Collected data

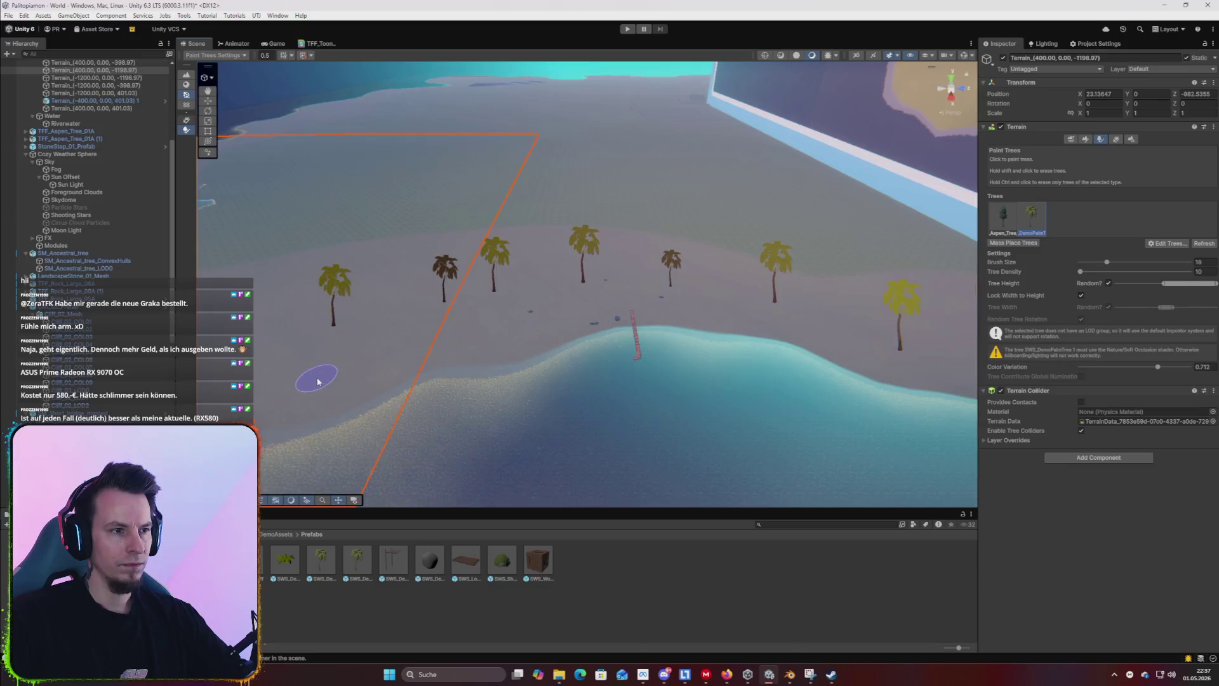
key(ctrl+z)
Enlarge the brush, paint palm rows along the beach, undo strays, and fly through to inspect.
drag(1113, 260, 1102, 273)
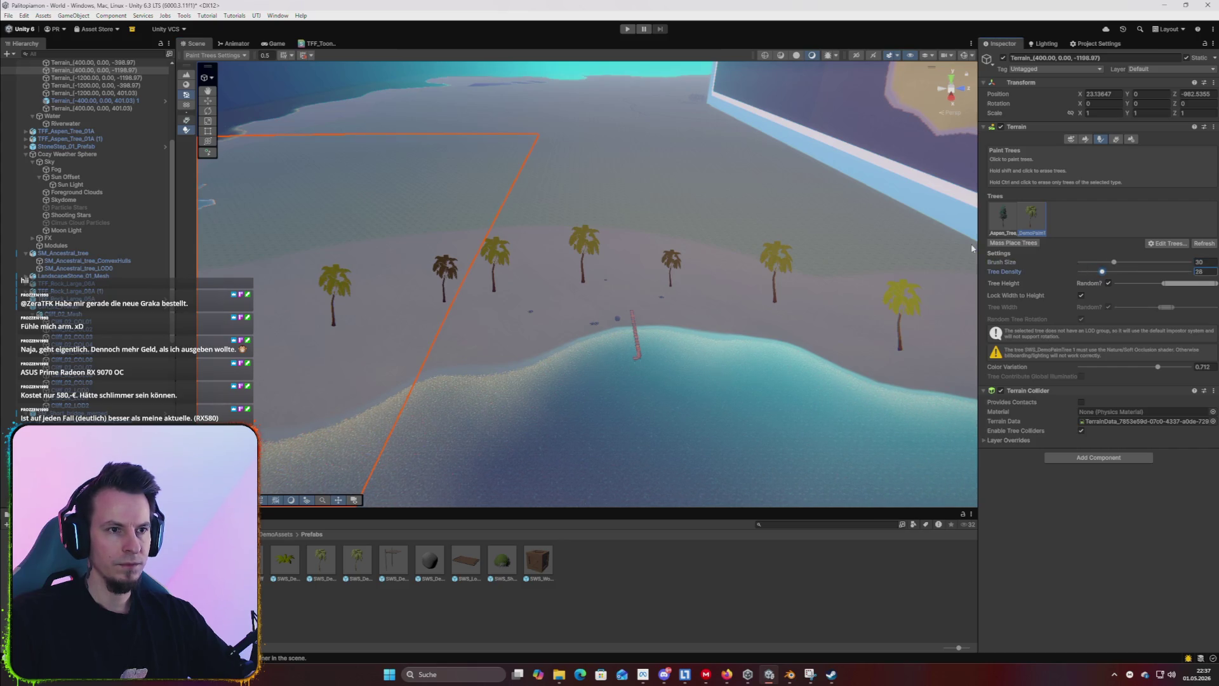
mouse_move(908, 283)
mouse_down()
mouse_move(407, 241)
mouse_move(946, 286)
mouse_move(327, 283)
mouse_move(661, 308)
mouse_move(762, 417)
mouse_move(775, 376)
mouse_move(744, 343)
mouse_move(631, 346)
mouse_move(558, 212)
mouse_up()
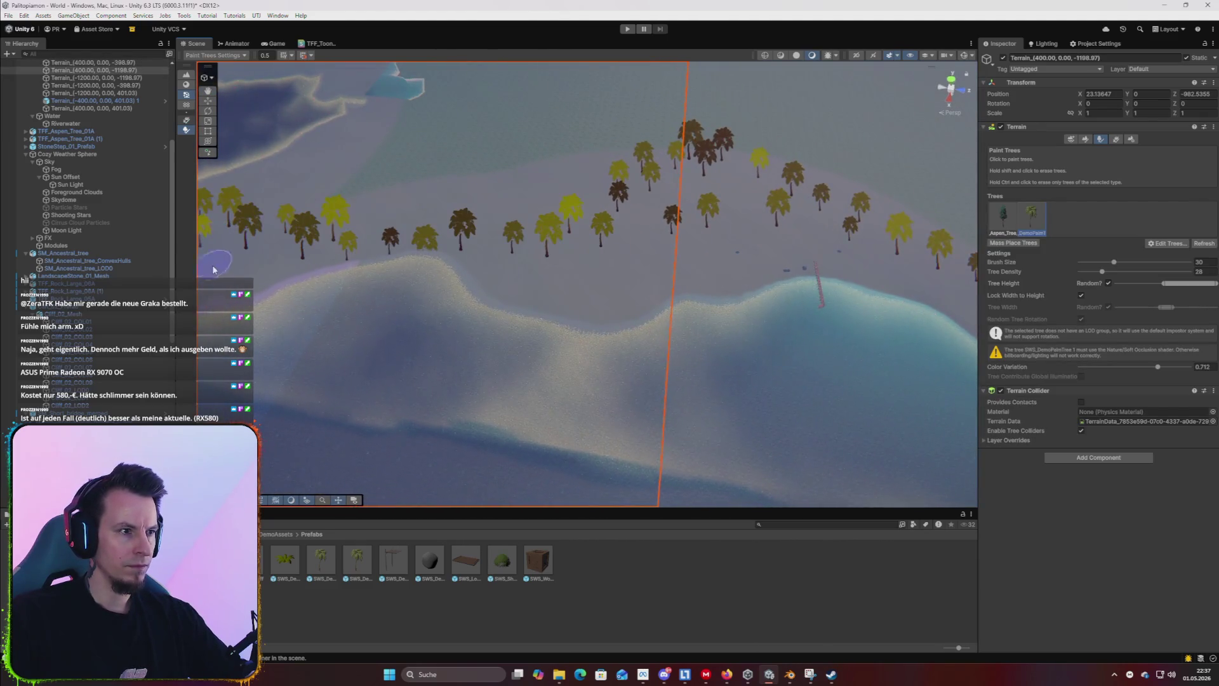
key(ctrl+z)
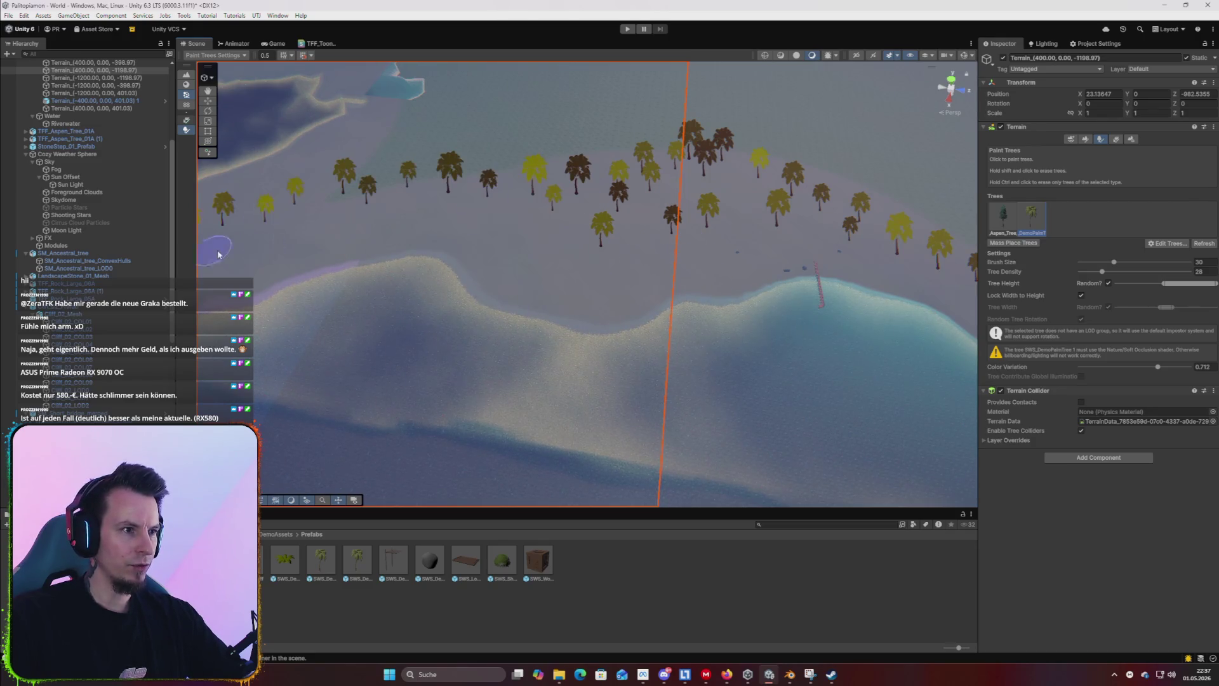
mouse_move(406, 273)
mouse_down()
mouse_move(604, 280)
mouse_move(555, 318)
mouse_move(666, 299)
mouse_move(764, 236)
mouse_move(713, 180)
mouse_up()
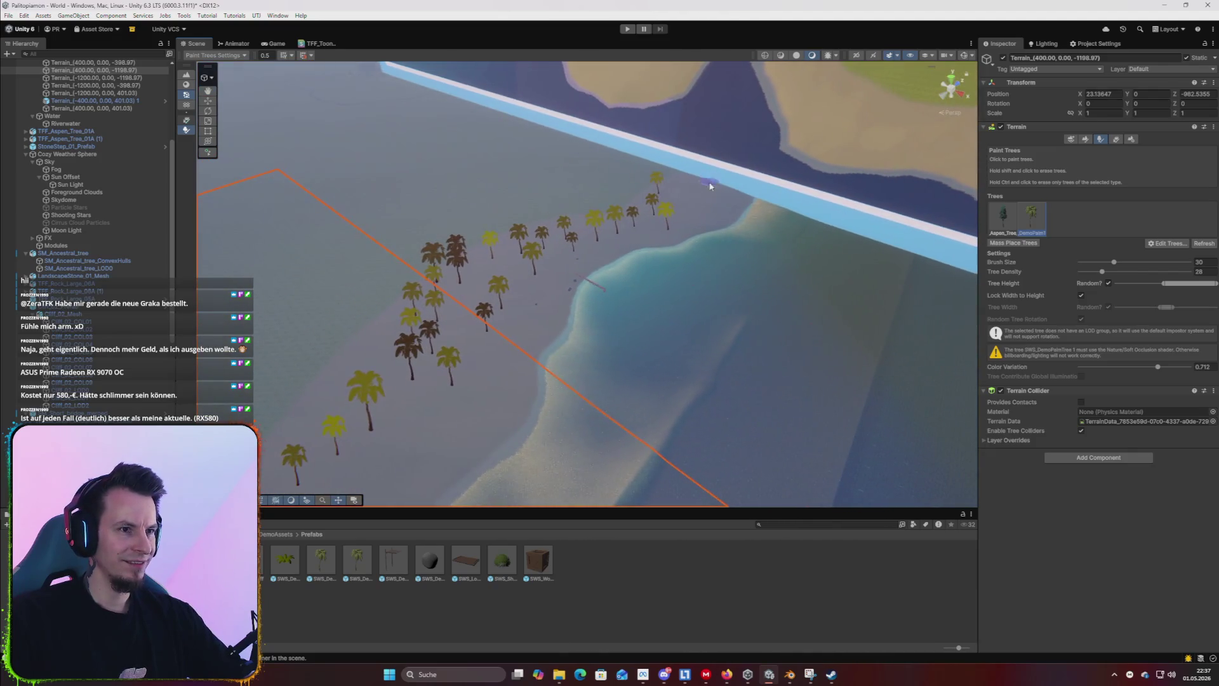
drag(567, 249, 607, 239)
key(w)
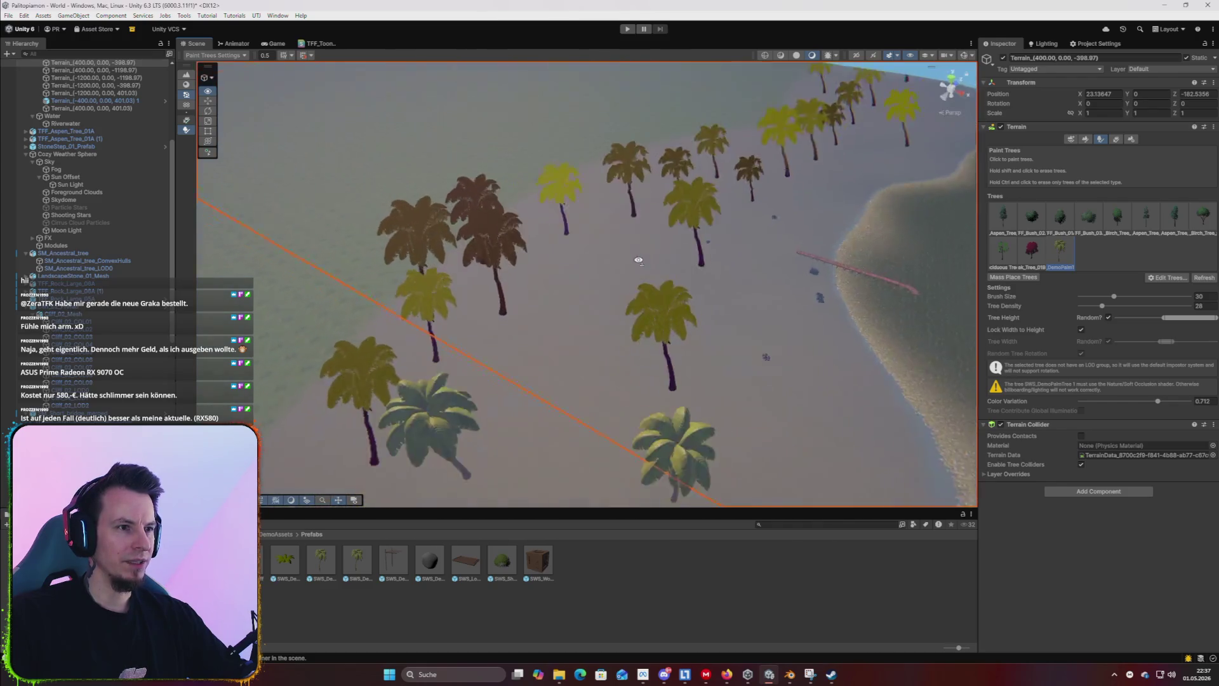
key(s)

**Task prompt:**
Give the entries again word for word, but skip the pictures.

**Exercise response:**
key(ctrl+z)
Enlarge the brush, paint palm rows along the beach, undo strays, and fly through to inspect.
drag(1113, 260, 1102, 273)
mouse_move(908, 283)
mouse_down()
mouse_move(407, 241)
mouse_move(946, 286)
mouse_move(327, 283)
mouse_move(661, 308)
mouse_move(762, 417)
mouse_move(775, 376)
mouse_move(744, 343)
mouse_move(631, 346)
mouse_move(558, 212)
mouse_up()
key(ctrl+z)
mouse_move(406, 273)
mouse_down()
mouse_move(604, 280)
mouse_move(555, 318)
mouse_move(666, 299)
mouse_move(764, 236)
mouse_move(713, 180)
mouse_up()
drag(567, 249, 607, 239)
key(w)
key(s)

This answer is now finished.